Upaya klarifikasi sempat membuahkan hasil dengan kembalinya denyut penjualan. Namun, kejayaan itu tidak pernah benar-benar pulih seperti sedia kala. Penurunan terjadi secara perlahan namun pasti, diperparah dengan munculnya sentra kerajinan serupa di wilayah lain.

Persaingan Model dan Serbuan Produk Impor

Tanggulangin sebenarnya memiliki keunggulan kompetitif dari sisi kualitas bahan kulit dan model jika dibandingkan dengan produsen asal Jawa Barat. Pengalaman bertahun-tahun dalam pameran nasional membuktikan bahwa produk lokal Sidoarjo ini masih mampu bersaing di kasta tertinggi.

"Setelah keluar (dari pengurusan koperasi INTAKO), saya ikut pameran bersama pemerintah provinsi Jawa Timur. Jadi, tahu persis ya, kemana-mana, seluruh Indonesia sudah pernah saya ikuti. Kalau pameran SKF (sepatu, kulit, dan fashion), wah perang Tanggulangin dengan daerah (produsen) di Jawa Barat. Tapi, khususnya tas kulit, Tanggulangin masih menang melawan Jawa Barat," tutur M. Khozin, yang pernah menjabat sebagai pengurus Koperasi INTAKO periode 2001-2007.

Namun, tantangan sesungguhnya datang dari luar batas negara. Masuknya produk impor asal China mengubah perilaku konsumen. Kualitas kulit yang tahan lama mulai tergeser oleh preferensi model yang cepat berganti dengan harga murah. Pandemi Covid-19 kemudian datang sebagai pukulan telak terakhir bagi sistem perdagangan konvensional di sana.

"Yang diuntungkan saat Covid-19 dan sampai sekarang ya pemain online. Kena imbasnya itu penjualan online, kan dulu enggak ada online, sekarang online itu murah-murah, barangnya datang sendiri ke rumah, enggak perlu ke lokasi," ujar M. Khozin.

Mengenang Masa Emas

Jauh sebelum angka penjualan merosot, Tanggulangin adalah magnet ekonomi yang luar biasa. Di awal tahun 2000-an, Koperasi INTAKO mampu mencatatkan omzet minimal Rp 100 juta pada hari Sabtu dan melonjak hingga Rp 150 juta pada hari Minggu. Sisa Hasil Usaha (SHU) dalam setahun bahkan bisa menembus angka miliaran rupiah.

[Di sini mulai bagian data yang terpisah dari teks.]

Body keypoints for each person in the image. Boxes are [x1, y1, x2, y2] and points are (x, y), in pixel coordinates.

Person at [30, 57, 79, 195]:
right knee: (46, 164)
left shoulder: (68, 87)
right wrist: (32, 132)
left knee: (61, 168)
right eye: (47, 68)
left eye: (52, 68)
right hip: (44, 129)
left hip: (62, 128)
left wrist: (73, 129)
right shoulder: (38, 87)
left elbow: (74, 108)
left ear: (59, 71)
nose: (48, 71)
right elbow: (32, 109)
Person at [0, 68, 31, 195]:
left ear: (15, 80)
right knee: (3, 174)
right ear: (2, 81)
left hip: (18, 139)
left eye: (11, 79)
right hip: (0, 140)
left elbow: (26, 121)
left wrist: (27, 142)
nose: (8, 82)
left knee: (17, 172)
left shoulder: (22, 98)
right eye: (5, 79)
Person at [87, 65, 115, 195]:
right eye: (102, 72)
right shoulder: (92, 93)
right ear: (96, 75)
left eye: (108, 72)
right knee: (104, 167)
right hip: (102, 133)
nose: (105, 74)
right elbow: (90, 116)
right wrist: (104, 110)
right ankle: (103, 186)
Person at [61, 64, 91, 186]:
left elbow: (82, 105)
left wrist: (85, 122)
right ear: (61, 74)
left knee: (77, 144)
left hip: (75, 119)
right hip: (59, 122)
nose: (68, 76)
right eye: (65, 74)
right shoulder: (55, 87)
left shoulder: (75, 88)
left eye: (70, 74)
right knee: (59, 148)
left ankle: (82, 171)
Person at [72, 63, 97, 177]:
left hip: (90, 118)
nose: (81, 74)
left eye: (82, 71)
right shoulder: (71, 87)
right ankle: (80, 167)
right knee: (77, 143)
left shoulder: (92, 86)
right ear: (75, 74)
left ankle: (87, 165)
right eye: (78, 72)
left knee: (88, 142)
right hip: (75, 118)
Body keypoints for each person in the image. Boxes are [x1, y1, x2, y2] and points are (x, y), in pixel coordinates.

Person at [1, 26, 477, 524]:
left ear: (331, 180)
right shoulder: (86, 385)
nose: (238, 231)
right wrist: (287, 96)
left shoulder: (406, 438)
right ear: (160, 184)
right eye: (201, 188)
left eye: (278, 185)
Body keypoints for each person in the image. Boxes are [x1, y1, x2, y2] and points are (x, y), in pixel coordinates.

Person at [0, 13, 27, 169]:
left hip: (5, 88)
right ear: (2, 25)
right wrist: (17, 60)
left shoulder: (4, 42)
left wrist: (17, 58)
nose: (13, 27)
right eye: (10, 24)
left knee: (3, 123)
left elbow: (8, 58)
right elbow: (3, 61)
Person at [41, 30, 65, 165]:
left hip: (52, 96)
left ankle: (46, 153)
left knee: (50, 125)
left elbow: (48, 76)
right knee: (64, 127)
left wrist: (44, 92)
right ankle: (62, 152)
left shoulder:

Kenangan akan masa-masa indah tersebut juga terekam jelas dalam ingatan Munaim, warga Desa Kludan yang telah merantau ke Sidoarjo sejak 1974. Dari seorang pengrajin koper hingga beralih menjadi penjual tas wanita pada 1996, ia menyaksikan bagaimana orang-orang penting dari berbagai belahan dunia mencari produk Tanggulangin.

"Banyak tamu (pengunjung) mencari tas wanita, hampir setiap minggu itu banyak orang dari luar pulau, bahkan luar negeri ke sini. (Karyawan dari) perusahaan besar dari Jakarta, (turis dari) Filipina, Thailand, dan orang-orang penting semua ke sini," ucap Munaim.

Kini, Tanggulangin terus berjuang melawan zaman. Di antara bayang-bayang bencana masa lalu dan disrupsi digital masa kini, para pengrajinnya masih terus menjahit harapan agar industri tas yang telah membesarkan nama daerah mereka tidak benar-benar menjadi sejarah yang terlupakan.